Unable to create files on large XFS filesystem

We have a Linux server with a 4 TB filesystem, which is used to store subversion repositories. There are many repositories, several of which have been in use for several years.

The disk was originally about 1 TB, but we started running out of space and increased it to 4 TB about a year ago. Now, people are reporting being unable to check in files to their repos. The error message is No space left on device.

The disk has about 1,5 TB free, and also reports having free inodes - and yet, it's not possible to create a new file on it. It's still possible to update old files, and intermittently some repositories will be updated, but the same repository may fail on the next attempt.


Solution 1:

The reason for the problem

The issue turns out to be in how XFS allocates inodes. Unlike most file systems, allocation happens dynamically as new files are created. However, unless you specify otherwise, inodes are limited to 32-bit values, which means that they must fit within the first terabyte of storage on the file system. So if you completely filled that first terabyte, and then you enlarge the disk, you would still be unable to create new files, since the inodes can't be created on the new space.

Solution 1 - change mount options

One solution is to re-mount the file system with the mount option inode64. However some applications will behave weirdly on this (e.g. MySQL), and NFS will be very confused. So if you're not sure that your system will work with this option, you can move on to the next option.

Solution 2 - move files

The second solution is to find some of the files that are currently stored in the first terabyte, and move them to another area of the file system.

Moving by age

In our case, this was easy - the file system had been in use for years, so we could simply find the oldest files and move them away from the file system, and then move them back. This was easily done using find:

find /extra -mindepth 3 -maxdepth 3 -type d -mtime +730 -exec du -sh {} \; > /tmp/olddirs.txt

gave us a list containing the size and directory name for all directories at exactly 3 levels below the mountpoint, which were older than 2 years. We could then sort the list to find the largest directories, and use mv to move them away to another file system and back again.

Moving by allocation group

If you can't simply go by age, e.g. when a lot of files were created at the same time, you can still find the right files to move, but it takes a bit more time.

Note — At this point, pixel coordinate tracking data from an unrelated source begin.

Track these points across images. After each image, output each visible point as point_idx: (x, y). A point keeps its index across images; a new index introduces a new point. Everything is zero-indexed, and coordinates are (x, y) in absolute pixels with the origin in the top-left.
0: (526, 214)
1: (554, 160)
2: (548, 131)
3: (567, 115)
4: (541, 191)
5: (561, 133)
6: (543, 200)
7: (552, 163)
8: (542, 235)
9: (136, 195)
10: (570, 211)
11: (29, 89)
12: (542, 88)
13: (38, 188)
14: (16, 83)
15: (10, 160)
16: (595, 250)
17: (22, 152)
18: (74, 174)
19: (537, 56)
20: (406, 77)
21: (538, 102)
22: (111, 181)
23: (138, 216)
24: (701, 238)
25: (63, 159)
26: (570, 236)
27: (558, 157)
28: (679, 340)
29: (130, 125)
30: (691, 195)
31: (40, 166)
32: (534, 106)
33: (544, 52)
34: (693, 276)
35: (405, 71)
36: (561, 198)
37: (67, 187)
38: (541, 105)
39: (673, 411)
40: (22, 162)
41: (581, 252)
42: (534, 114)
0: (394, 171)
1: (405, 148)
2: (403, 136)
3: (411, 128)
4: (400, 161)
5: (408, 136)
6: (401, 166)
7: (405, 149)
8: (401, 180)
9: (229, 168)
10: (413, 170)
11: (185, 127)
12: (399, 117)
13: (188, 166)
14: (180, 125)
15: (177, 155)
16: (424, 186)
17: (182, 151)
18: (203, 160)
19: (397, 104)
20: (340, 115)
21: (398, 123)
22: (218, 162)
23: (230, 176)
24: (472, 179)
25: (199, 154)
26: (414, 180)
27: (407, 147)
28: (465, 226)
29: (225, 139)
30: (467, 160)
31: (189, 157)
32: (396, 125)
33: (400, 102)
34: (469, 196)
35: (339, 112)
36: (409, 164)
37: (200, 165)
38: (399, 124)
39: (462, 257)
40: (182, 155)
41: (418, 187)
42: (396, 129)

XFS has allocation groups (aka AGs), starting with 0. You could check the block size and number of blocks of each AG to figure out which groups are on the first terabyte, using xfs_info /path/to/mountpoint. Or you can just check the first few AGs to see which ones are full, and then clear those.

  1. Checking the free space in the first four AGs:
for ag in `seq 0 1 5`; do echo freespace in AG $ag; xfs_db -r -c "freesp -s -a $ag" /dev/CACHE/CACHE ; grep "total free"; done

If the total free space in any group is less than 40, you won't be able to create new files in it.

  1. Find files in that AG

This requres checking the metadata for each file on the filesystem. It will take a long time... Here's a suggestion:

   find /extra -mindepth 3 -type f -exec xfs_bmap -v {} \; > /tmp/agfilelist.txt

You can then grep for " 0 " (that's a space, a zero and another space) to find all files on AG 0, grep for " 1 " to find the ones on AG 1, etc... Start with AG 0, move the largest files away (using mv, not cp!) and then back again. Repeat until you have a fair amount of space free.

Outcome

Once we'd moved enough files away from /extra and then back again, there was lots of space in AG 0 and it was once again possible to create new files.